Kemper justified the termination of Wilczynski's benefits by stating she was capable of performing any suitable employment under the general disability clause, which would have been applicable after two years of benefits. Discussions about alternative job options occurred during her leave, and Wilczynski admitted in her EEOC discrimination charge that she could have performed duties as a claim adjuster or rater as of January 3, 1994. This suggests a significant challenge for Wilczynski in proving she was not capable of suitable employment at Kemper.
Consequently, it is unnecessary to address Kemper's argument regarding Wilczynski's failure to exhaust administrative remedies.

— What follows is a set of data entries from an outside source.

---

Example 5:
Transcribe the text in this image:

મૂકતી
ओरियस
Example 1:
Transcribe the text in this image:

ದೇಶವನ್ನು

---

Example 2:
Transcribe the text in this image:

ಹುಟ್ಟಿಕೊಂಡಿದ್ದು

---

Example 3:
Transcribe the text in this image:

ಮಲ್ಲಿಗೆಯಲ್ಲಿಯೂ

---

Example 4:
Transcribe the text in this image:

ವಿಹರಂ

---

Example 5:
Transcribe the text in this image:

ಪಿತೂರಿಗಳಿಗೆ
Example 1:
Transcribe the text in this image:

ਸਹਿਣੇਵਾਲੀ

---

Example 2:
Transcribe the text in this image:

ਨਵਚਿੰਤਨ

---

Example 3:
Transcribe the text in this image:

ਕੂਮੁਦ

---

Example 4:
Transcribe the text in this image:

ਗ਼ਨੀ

Additionally, a notice was provided, indicating that an election agreement must be completed and returned within 60 days to maintain coverage; failure to do so would result in loss of rights to continue coverage.

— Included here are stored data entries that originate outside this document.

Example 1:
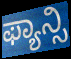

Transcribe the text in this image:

ಫ್ಯಾನ್ಸಿ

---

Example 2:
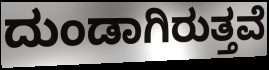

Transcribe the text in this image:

ದುಂಡಾಗಿರುತ್ತವೆ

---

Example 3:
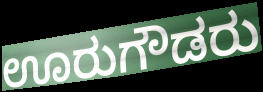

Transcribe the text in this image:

ಊರುಗೌಡರು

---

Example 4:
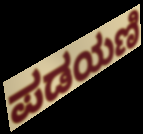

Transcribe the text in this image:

ಪಡಯಣಿ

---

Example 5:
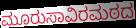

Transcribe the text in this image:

ಮೂರುಸಾವಿರಮಠದ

Paul Wilczynski testified that he mailed a letter between May 2 and May 10, 1994. He contends that the district court improperly struck his testimony, which was deemed irrelevant since the information had not been provided to CobraServ. The court refrains from evaluating the evidentiary ruling, stating that the testimony does not enhance Wilczynski's claim. During cross-examination, Wilczynski initially denied having flexibility in her work pace but later acknowledged that she had worked restricted hours and was pacing herself from November 1990 to July 1991. Kemper, in terminating her benefits, argued that she was capable of any suitable employment, referencing the general disability clause, which became applicable after two years of benefits. Wilczynski had discussed potential job options with Kemper, including working from home, and indicated in her EEOC discrimination charge that she could perform the duties of a claim adjuster or rater as of January 3, 1994. While the court does not need to decide on the general disability clause's relevance, it notes that Wilczynski would struggle to prove her incapacity for any suitable employment at Kemper. Additionally, the court finds no need to address Kemper's assertion that Wilczynski did not exhaust her administrative remedies. The notice provided to qualified beneficiaries required them to complete and return an election agreement within 60 days to maintain coverage, emphasizing the importance of adhering to this time frame to avoid losing rights.